«Море, ты меня слышишь, слышишь?
Проснись! Не бросай меня этой холодной зимой.
Море, а ты мне письма пишешь?
Пишешь? Но не доходят они домой…»
Иосиф Бродский
Прежние догадки, высказанные в книге «Ледоколы, события, люди», об утерянных тетрадях с нерегулярными дневниками главного механика Михаила Филипповича Ляхоцкого полностью подтвердились: как и предполагалось, их обнаружили при переезде со старой квартиры на новую. Чем не свидетельство известной истины: «Подальше положишь – поближе возьмешь», – если, конечно, не забудешь, куда положил. Хотя, на первый взгляд, они находились не в таком уж секретном месте, наверняка рядом с ними неоднократно суетились руки домочадцев, но «замылившийся» глаз иногда не видит даже того, что находится непосредственно перед ним, не останавливаясь на приевшейся привычной обстановке. Так уж получилось: поздние записи оказались опубликованы раньше самых первых – не что иное, как «шиворот-навыворот», но от этого они не стали менее интересными.
С них-то и начинается объемное повествование, состоящее из периодических, но в какой-то степени регулярных записей, которые становятся все уверенней, расширяя круг наблюдений, постепенно уходя от описаний чисто должностных обязанностей и работ, с ними связанных, к более широким и объемлющим. Начало записям было положено в 1958 году, когда минуло всего лишь два года после ошеломившего всю страну доклада Хрущева на ХХ съезде партии о культе личности Сталина. Но, по большому счету, мало что изменилось за какие-то два года, особенно на дальних окраинах страны: в своем большинстве законы и порядки оставались прежними, как и их исполнители в своем подавляющем большинстве тоже не поменялись – известно, что «черного кобеля не отмоешь добела». Да и сознание людей во многом оставалось прежним: изменить его за два года – что-то из области фантастики, люди были запуганы десятилетиями репрессий, и прошедшая война не добавила уверенности в скором улучшении жизненного уровня.
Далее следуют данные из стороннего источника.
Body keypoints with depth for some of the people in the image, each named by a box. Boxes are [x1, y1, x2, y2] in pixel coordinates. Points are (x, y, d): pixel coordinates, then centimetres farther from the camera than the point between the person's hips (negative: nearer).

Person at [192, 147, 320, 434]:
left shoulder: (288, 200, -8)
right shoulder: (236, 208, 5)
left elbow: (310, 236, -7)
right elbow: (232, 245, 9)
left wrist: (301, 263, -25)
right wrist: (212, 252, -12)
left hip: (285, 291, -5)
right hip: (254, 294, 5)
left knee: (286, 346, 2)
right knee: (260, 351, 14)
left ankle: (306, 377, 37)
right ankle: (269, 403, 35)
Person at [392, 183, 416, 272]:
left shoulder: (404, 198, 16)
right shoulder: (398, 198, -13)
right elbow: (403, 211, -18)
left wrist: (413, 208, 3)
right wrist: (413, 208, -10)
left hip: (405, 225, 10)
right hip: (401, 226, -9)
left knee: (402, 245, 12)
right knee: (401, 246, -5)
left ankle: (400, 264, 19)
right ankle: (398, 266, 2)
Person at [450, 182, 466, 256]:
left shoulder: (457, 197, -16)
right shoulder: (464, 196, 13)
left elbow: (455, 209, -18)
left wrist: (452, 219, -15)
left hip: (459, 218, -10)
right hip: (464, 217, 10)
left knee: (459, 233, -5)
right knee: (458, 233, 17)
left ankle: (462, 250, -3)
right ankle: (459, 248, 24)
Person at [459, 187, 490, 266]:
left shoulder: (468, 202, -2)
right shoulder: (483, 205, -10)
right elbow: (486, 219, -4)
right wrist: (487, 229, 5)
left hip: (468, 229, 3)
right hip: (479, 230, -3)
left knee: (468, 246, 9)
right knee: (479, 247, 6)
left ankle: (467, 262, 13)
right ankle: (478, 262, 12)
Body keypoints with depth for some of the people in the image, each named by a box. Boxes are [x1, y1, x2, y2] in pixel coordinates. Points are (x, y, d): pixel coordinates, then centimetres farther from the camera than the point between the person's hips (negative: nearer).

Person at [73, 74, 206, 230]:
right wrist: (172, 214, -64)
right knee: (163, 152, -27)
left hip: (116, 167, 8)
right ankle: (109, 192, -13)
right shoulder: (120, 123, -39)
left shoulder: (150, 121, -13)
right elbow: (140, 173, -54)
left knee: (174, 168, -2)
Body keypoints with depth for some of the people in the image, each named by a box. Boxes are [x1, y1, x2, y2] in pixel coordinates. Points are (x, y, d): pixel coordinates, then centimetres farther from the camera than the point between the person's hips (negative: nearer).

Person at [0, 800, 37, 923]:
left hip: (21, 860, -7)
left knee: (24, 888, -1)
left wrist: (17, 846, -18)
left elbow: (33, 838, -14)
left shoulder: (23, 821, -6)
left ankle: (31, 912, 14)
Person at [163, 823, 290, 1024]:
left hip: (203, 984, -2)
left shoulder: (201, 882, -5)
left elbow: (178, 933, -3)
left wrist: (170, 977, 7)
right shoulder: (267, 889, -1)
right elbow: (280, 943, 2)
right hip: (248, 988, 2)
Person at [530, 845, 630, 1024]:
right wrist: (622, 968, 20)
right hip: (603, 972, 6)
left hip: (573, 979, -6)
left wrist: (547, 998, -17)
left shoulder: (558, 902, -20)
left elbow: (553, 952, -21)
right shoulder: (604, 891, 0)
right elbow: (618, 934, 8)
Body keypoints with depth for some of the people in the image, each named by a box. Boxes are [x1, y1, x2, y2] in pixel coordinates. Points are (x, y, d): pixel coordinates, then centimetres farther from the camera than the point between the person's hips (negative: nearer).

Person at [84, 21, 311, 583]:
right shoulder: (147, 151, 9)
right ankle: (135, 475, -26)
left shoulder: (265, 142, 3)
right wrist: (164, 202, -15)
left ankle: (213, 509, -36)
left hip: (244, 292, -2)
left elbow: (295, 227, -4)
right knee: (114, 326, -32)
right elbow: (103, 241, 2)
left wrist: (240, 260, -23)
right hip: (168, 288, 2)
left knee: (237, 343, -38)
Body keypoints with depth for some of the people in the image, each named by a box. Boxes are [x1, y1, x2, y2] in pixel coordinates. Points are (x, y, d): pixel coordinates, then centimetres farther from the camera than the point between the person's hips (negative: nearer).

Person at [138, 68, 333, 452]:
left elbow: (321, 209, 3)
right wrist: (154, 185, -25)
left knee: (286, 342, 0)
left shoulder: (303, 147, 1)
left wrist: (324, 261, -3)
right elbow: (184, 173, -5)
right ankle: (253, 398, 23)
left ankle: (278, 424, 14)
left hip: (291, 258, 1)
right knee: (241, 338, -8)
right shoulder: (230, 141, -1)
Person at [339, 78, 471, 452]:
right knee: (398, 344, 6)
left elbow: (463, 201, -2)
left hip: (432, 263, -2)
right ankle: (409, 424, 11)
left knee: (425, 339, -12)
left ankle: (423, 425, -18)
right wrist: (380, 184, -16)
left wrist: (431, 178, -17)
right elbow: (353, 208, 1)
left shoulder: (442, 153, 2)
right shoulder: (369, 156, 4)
На своем веку им пришлось многое пережить, и временные послабления многими понимались всего лишь как передышка перед очередным закручиванием гаек. Народ все еще продолжал жить «под собою не чуя страны», по меткому выражению Осипа Мандельштама, которое стоило ему жизни, едва лишь он упомянул «кремлевского горца».
Большинство пришлого населения Камчатки и Сахалина составляли самые разнообразные «элементы», начиная от отъявленных уголовников до известных ученых и творческих людей, мыслящих совершенно по-другому, в отличие от своих коллег по несчастью. В своем большинстве они сами вербовались на немногочисленные окраинные предприятия, почуяв, что земля под ними начинает гореть и ареста можно ожидать со дня на день, а за тысячи километров их не найдут, да и искать не будут. Дальше ведь ссылать некуда: можно было бы на Аляску, но она уже более 80 лет как продана заклятым капиталистам, за что и по сей день ярые малограмотные «патриоты» клянут императора всероссийского Александра Второго, не зная политической подоплеки того времени. Впрочем, громадные просторы Чукотки с ее главной рекой Колымой, ставшей своего рода «всепожирающим молохом» в сознании миллионов граждан, как и вся большая Якутия, позволяли «упаковывать» все те же миллионы соотечественников. Да и климат здесь был покруче аляскинского. Что говорить о населении Страны Советов: на ее громадной территории можно без тесноты разместить все китайское население – места хватит для всех.